_Page text:_
[Start of section]

Climate Change Denial Leads to Higher Prevention Costs

 

For the last 15 years, one of the primary arguments against taking action on climate change has been predicated on the idea that the scientists are not united in consensus. Although the debate today is largely over, its legacy remains.

 

Senate Majority Leader Harry Reid, looking at two “hot button” issues – climate change and health care reform – concluded that health care reform had a better chance of moving through the Senate than climate change. According to The Hill, a Washington insider publication, Reid lacks critical support from Midwestern senators whose states today rely heavily on coal, the dirtiest and most carbon-intensive energy feedstock.

 

Opposition today is not about global warming, however, but on the belief that the cure would be prohibitively expensive to a region already in dire economic straits. Chrysler’s Chapter 11 announcement this last week put an exclamation point on this.

 

At the same time, however, the same companies that today hold the economic health of the Midwest helped to confuse the global warming debate. Detroit’s Big Three lobbied Congress ferociously and pushed the idea of scientific uncertainty to help fight off attempts to increase fuel economy standards.

[End of section]

_Exercise 1:_ Copy out the rows, starting at the line that has "What is the smallest value displayed?" and continuing through the last row, with the pictures left out.
The rows that follow have nothing to do with the passage on climate change denial.

_Records to use:_
[Start of section]

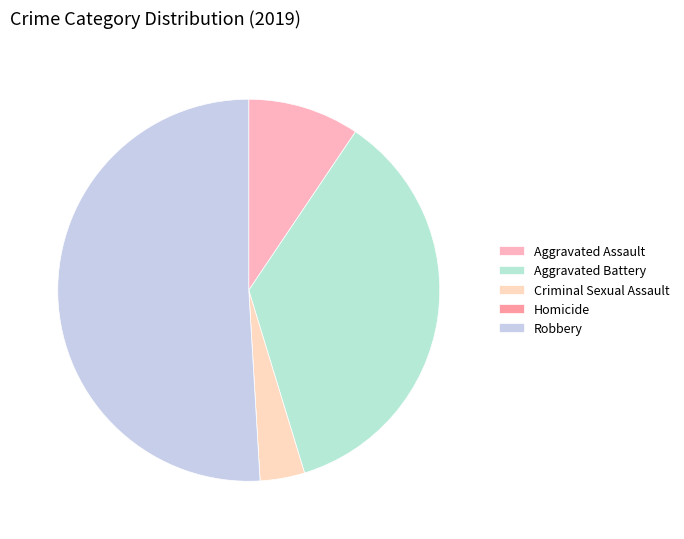

True or false: Robbery accounts for 65% of the total.

False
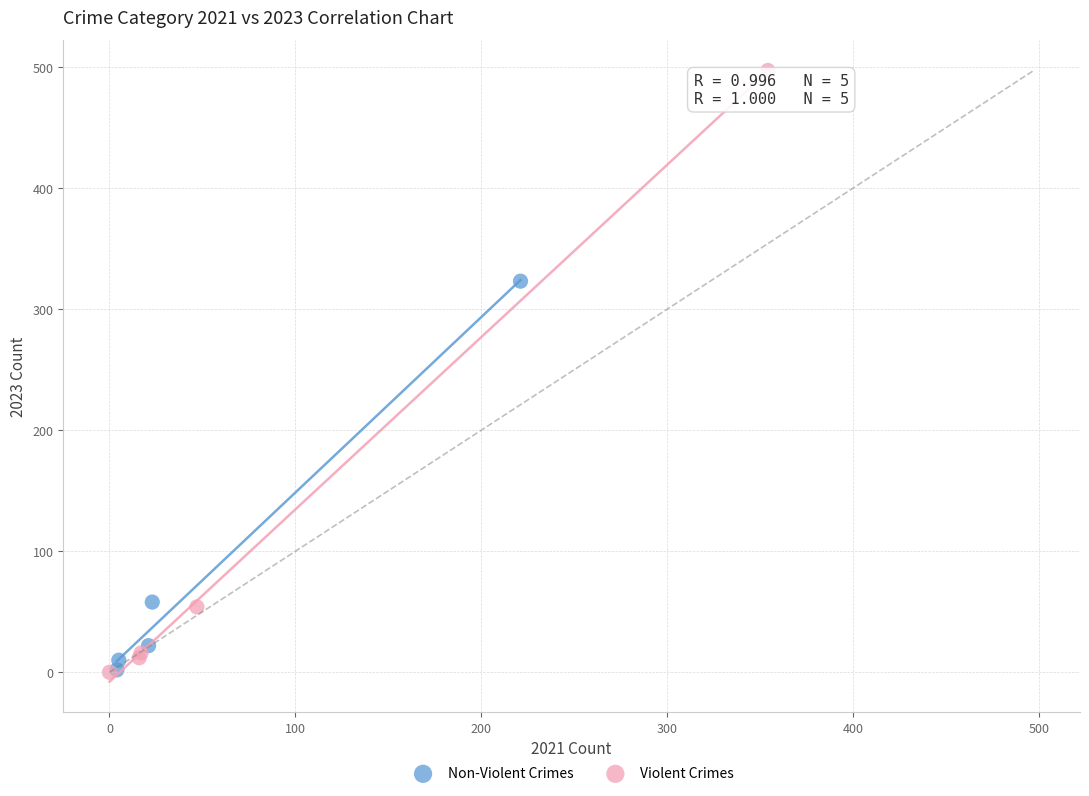

Which series reaches the maximum Y coordinate?

Violent Crimes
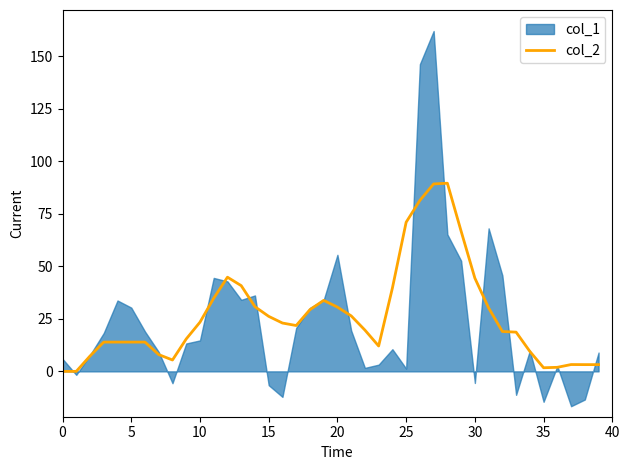

What is the label of the 13th point from the right?

27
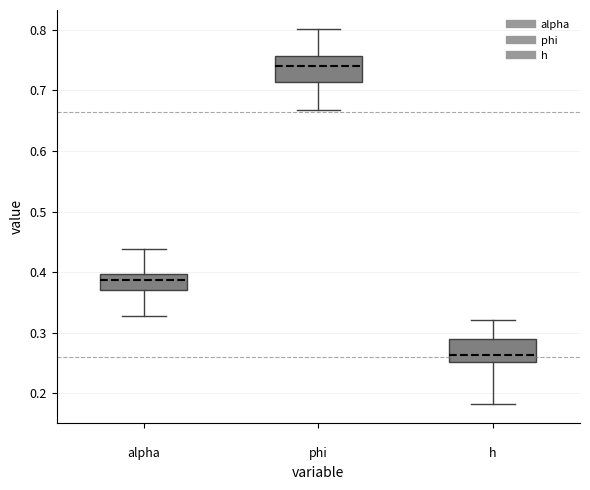

Where is the upper edge of the box for alpha on the y-axis? The values are not printed on the chart, so give them approximately, as read against the axis.

0.40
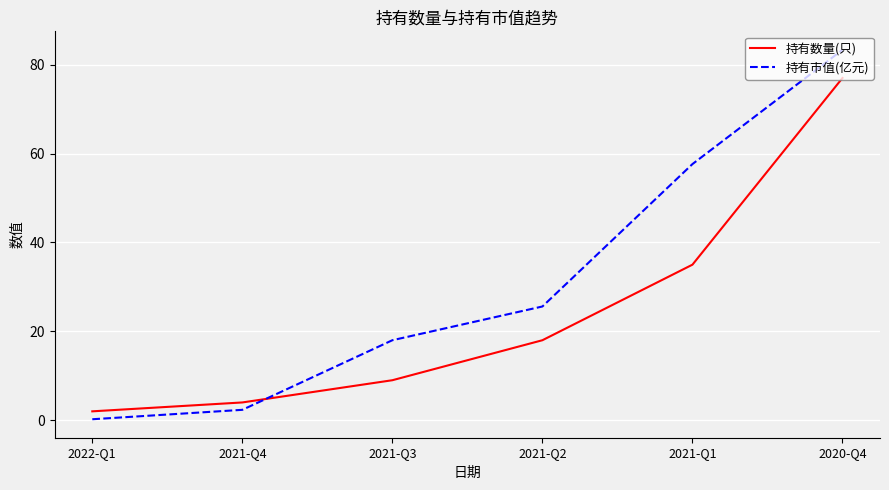

True or false: 持有数量(只) has a value of 52.6 at 2020-Q4.

False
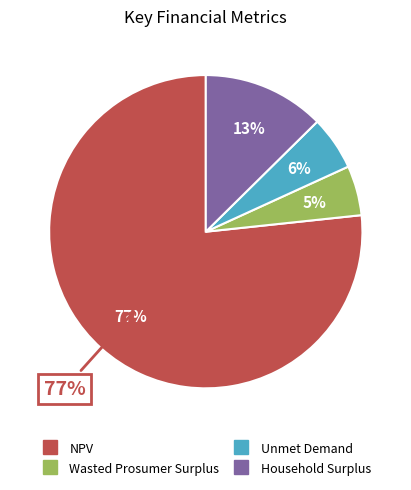

Which slice is the largest?

NPV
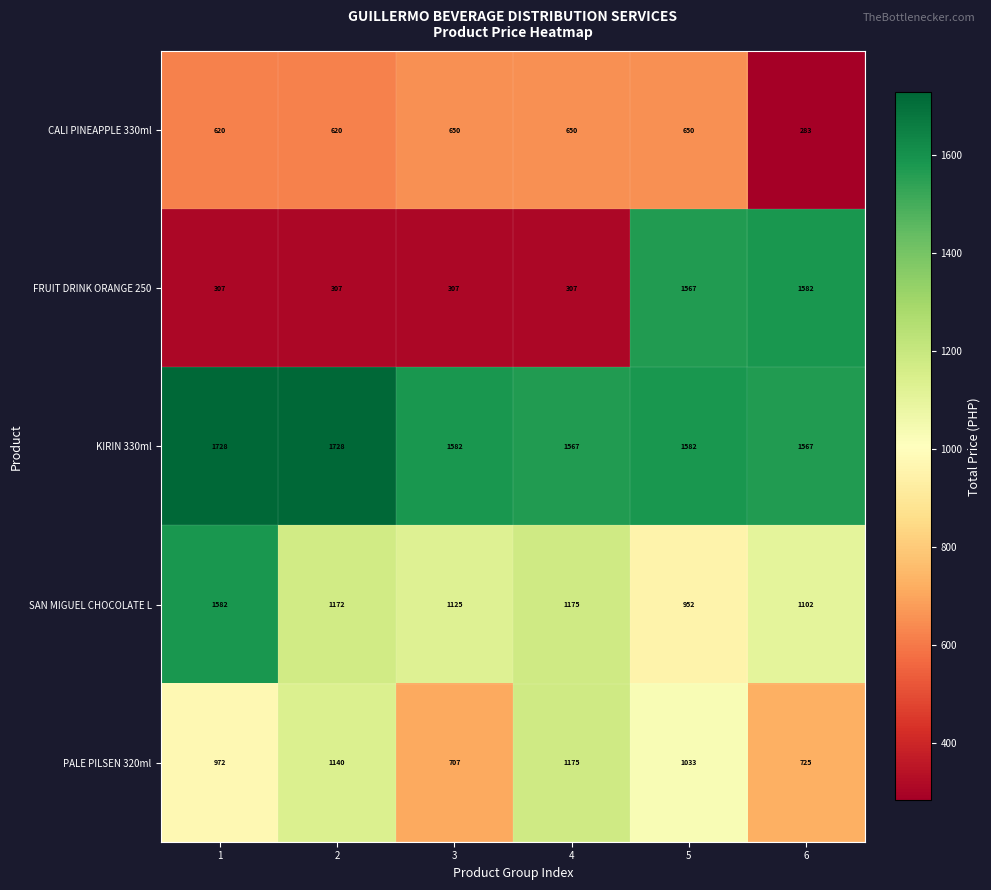

What is the smallest value displayed?

283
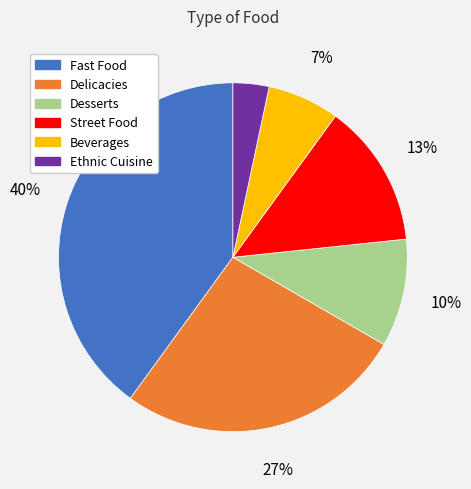

Is there any slice that represents more than half of the pie?

No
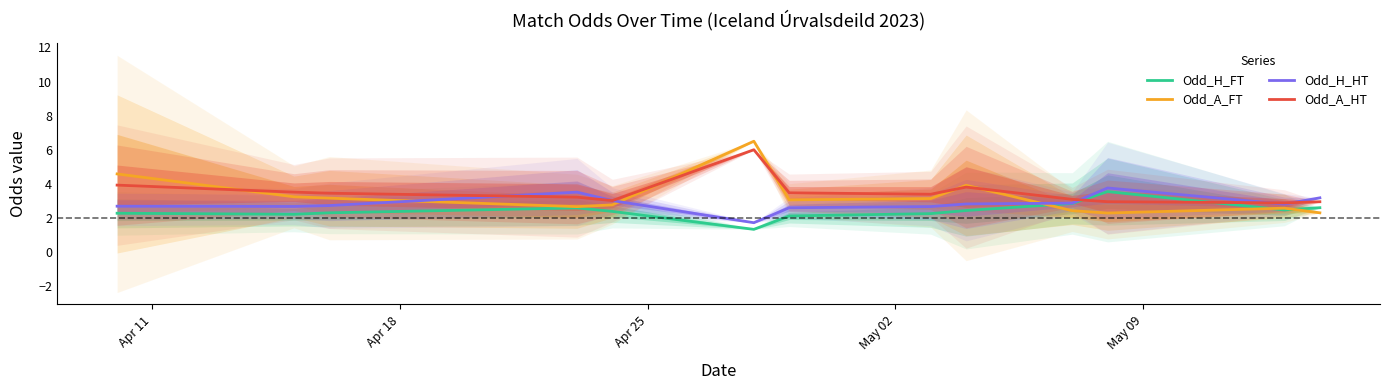

How many values in the Odd_H_HT series exceed 2?

12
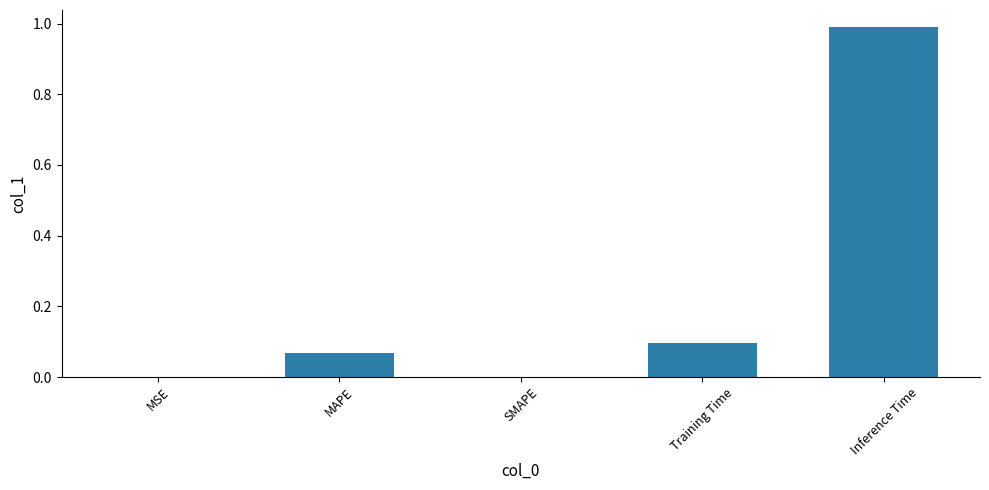

What is the sum of all values?

1.2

[End of section]

_Exercise 2:_ Using the passage on climate change denial, say whether each statement agrees with it, answering yes or no and quoting the words that decide it: (a) Harry Reid judged that health care reform had a better chance in the Senate than climate change; (b) Detroit's Big Three lobbied Congress to raise fuel economy standards; (c) coal is called the cleanest energy feedstock.

_Task answer 1:_
What is the smallest value displayed?

283

Is there any slice that represents more than half of the pie?

No

How many values in the Odd_H_HT series exceed 2?

12

What is the sum of all values?

1.2

_Task answer 2:_
(a) Yes: "concluded that health care reform had a better chance of moving through the Senate than climate change"
(b) No: "pushed the idea of scientific uncertainty to help fight off attempts to increase fuel economy standards"
(c) No: "coal, the dirtiest and most carbon-intensive energy feedstock"